There are days that just keeping myself and Isaiah alive are all I can do, and I give thanks for Brett who takes care of the rest. There are days when I am overwhelmed with frustration, days when I can't keep the cranky off my face, there are days when I wonder how I managed to keep up with my ministry with all that needs done, and now there are two kids! But there is also so much joy, daily reminders of why it's all worth it, moments full of fun, and looking forward to all that being a family of four will mean.

(Intrigued with each other)


Regarding having a newborn in the house...it's only been two and half years but I've forgotten so much! So I'm learning how to breastfeed again, and relearning that nursing is a choice I've made that is both very hard to do and very hard to stick with. I'm relearning how squirmy newborns are when changing diapers and changing clothes and getting baths, and that little boys pee on you as often as they can. I'm relearning how painfully tired you can be and still have duties to perform. I'm relearning that there are deep sorrowful moments where I think, "I can't do this!" And I'm also relearning that there are deep joyful moments where I can't believe I created this miracle.

(One month pictures)


There are brand new things too: like how sweet Judah is in a totally different way, and how my heart can split and grow in a way I never thought was possible (before Isaiah was born I often thought, "my God, how will I love this one as much?"). And this time I'm mourning moments as they go by, since Isaiah is our last one, and taking mental pictures to remember both the challenge and the joy of these early days.

(Daddy and Isaiah)


So, how is Judah dealing with all of this? Mostly like a champ. He LOVES his brother. When we got home from the hospital he was very disappointed that Isaiah would not be sharing his room. He talks to Isaiah all the time and occasionally will say, "Mommy, he's not talking to me" or "he won't look at me." He gives Isaiah hugs and kisses and brings him toys and other things he thinks his "brudder" will like. He is such a great helper and encourages us in the ways that we can help his baby (yes, HIS baby): "Mommy, I think Isaiah wants a drink from your tummy"..."Daddy, I think my baby needs a toy"...and he comforts Isaiah when he cries (like one day in the car), "Don't worry Isaiah, we'll be home soon."

(Judah "burping" Isaiah like mommy does)


We really haven't had any of that hatred-of-new-baby from him.

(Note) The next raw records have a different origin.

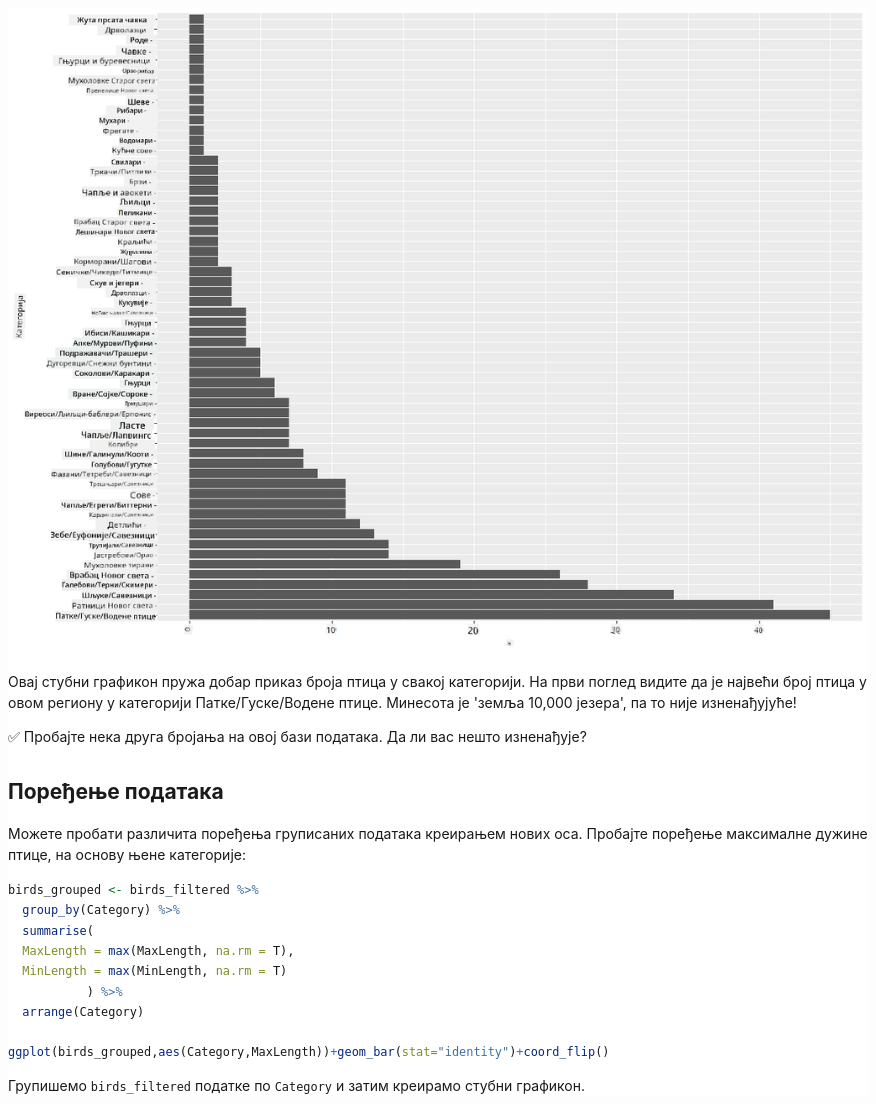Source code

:![category-length](../../../../../translated_images/category-length.7e34c296690e85d64f7e4d25a56077442683eca96c4f5b4eae120a64c0755636.sr.png)

Овај стубни графикон пружа добар приказ броја птица у свакој категорији. На први поглед видите да је највећи број птица у овом региону у категорији Патке/Гуске/Водене птице. Минесота је 'земља 10,000 језера', па то није изненађујуће!

✅ Пробајте нека друга бројања на овој бази података. Да ли вас нешто изненађује?

## Поређење података

Можете пробати различита поређења груписаних података креирањем нових оса. Пробајте поређење максималне дужине птице, на основу њене категорије:

```r
birds_grouped <- birds_filtered %>%
  group_by(Category) %>%
  summarise(
  MaxLength = max(MaxLength, na.rm = T),
  MinLength = max(MinLength, na.rm = T)
           ) %>%
  arrange(Category)
  
ggplot(birds_grouped,aes(Category,MaxLength))+geom_bar(stat="identity")+coord_flip()
```  
Групишемо `birds_filtered` податке по `Category` и затим креирамо стубни графикон.
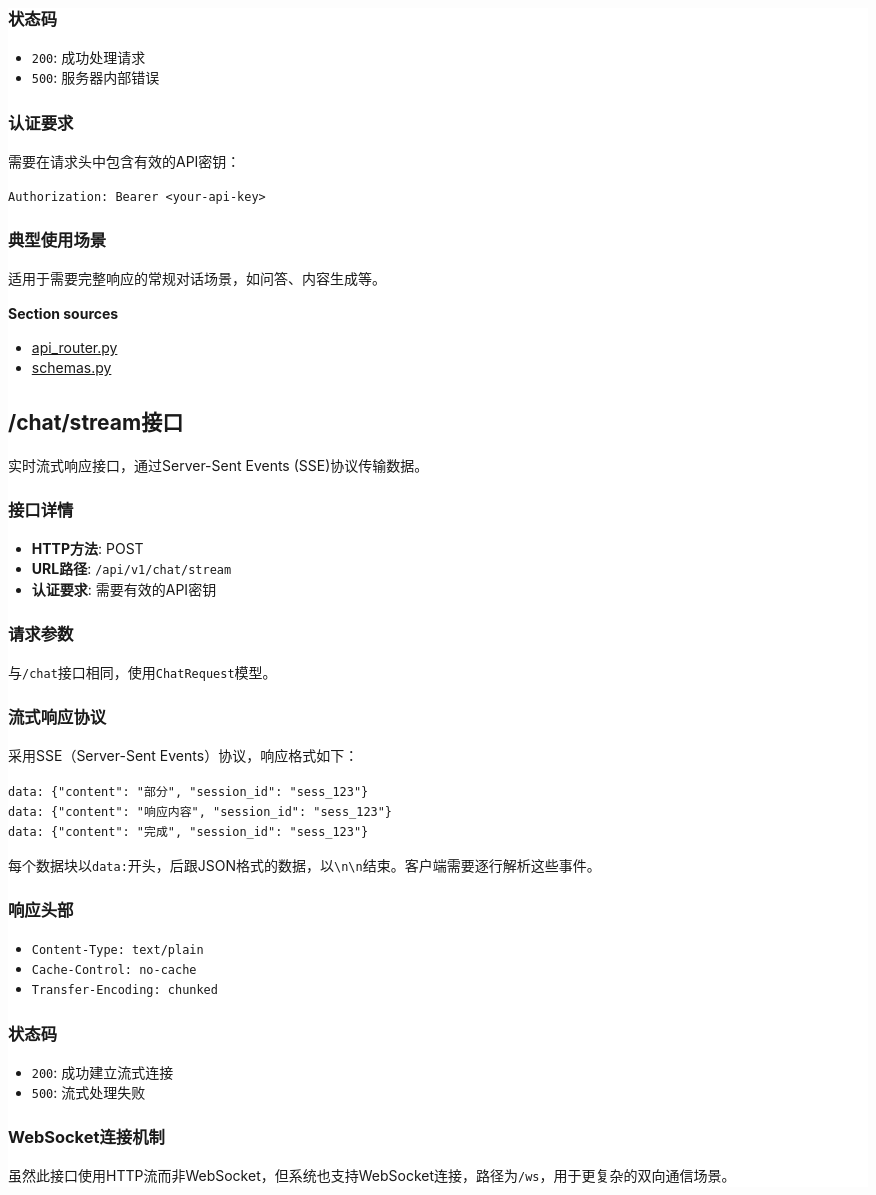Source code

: ### 状态码
- `200`: 成功处理请求
- `500`: 服务器内部错误

### 认证要求
需要在请求头中包含有效的API密钥：
```
Authorization: Bearer <your-api-key>
```

### 典型使用场景
适用于需要完整响应的常规对话场景，如问答、内容生成等。

**Section sources**
- [api_router.py](file://python/agent/api_router.py#L30-L45)
- [schemas.py](file://python/models/schemas.py#L25-L55)

## /chat/stream接口
实时流式响应接口，通过Server-Sent Events (SSE)协议传输数据。

### 接口详情
- **HTTP方法**: POST
- **URL路径**: `/api/v1/chat/stream`
- **认证要求**: 需要有效的API密钥

### 请求参数
与`/chat`接口相同，使用`ChatRequest`模型。

### 流式响应协议
采用SSE（Server-Sent Events）协议，响应格式如下：
```
data: {"content": "部分", "session_id": "sess_123"}
data: {"content": "响应内容", "session_id": "sess_123"}
data: {"content": "完成", "session_id": "sess_123"}
```

每个数据块以`data:`开头，后跟JSON格式的数据，以`\n\n`结束。客户端需要逐行解析这些事件。

### 响应头部
- `Content-Type: text/plain`
- `Cache-Control: no-cache`
- `Transfer-Encoding: chunked`

### 状态码
- `200`: 成功建立流式连接
- `500`: 流式处理失败

### WebSocket连接机制
虽然此接口使用HTTP流而非WebSocket，但系统也支持WebSocket连接，路径为`/ws`，用于更复杂的双向通信场景。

The only thing that indicates that he notices how much Isaiah has disrupted how we functioned before is his dislike of me on occasion. There was a short time period in those first few weeks when Judah wouldn't have anything to do with me. He wouldn't let me hug him or kiss him or get him things. Why does no one tell you that when you bring home baby #2 that baby #1 will hate you? I sobbed to my parents and Brett and cried myself to sleep several times because of this. As he's gotten used to Isaiah being around and needing mommy though, that has gone away, he's my loving little boy again. And Brett and I try to share the time so that Judah never feels slighted by me, though this does mean that there are times when Isaiah has to wait a few minutes to eat or cries to daddy for a little while, but these are the challenges of having more than one child.

(Our happy little guy)


As might be expected, my emotions have been all over the place. And while I am not dealing with postpartum depression like I did with Judah (I'll talk about that in a later blog), it is still a daily choice to be calm and loving and rational because there are moments when I feel none of those. The reminder to hold on comes from places like when Brett lovingly reminds me how much joy we have - and he's right. I'm married to my best friend, I have two beautiful boys, we have a warm house and food to eat and a supportive family. The reminders also come from things like late night nursing sessions when I become aware of how much I am needed by my newest baby and from grocery store declarations of love from my two year old in the middle of the produce aisle.

(Two month pictures)

Through this, I am reminded once again what a blessing it is that I get to be a mother, not everyone has that ability/chance/opportunity. So even in the midst of sleepless nights, toddler tantrums, crazy emotions and chaos...I give thanks to God for this life and for the opportunity to be called "Mommy."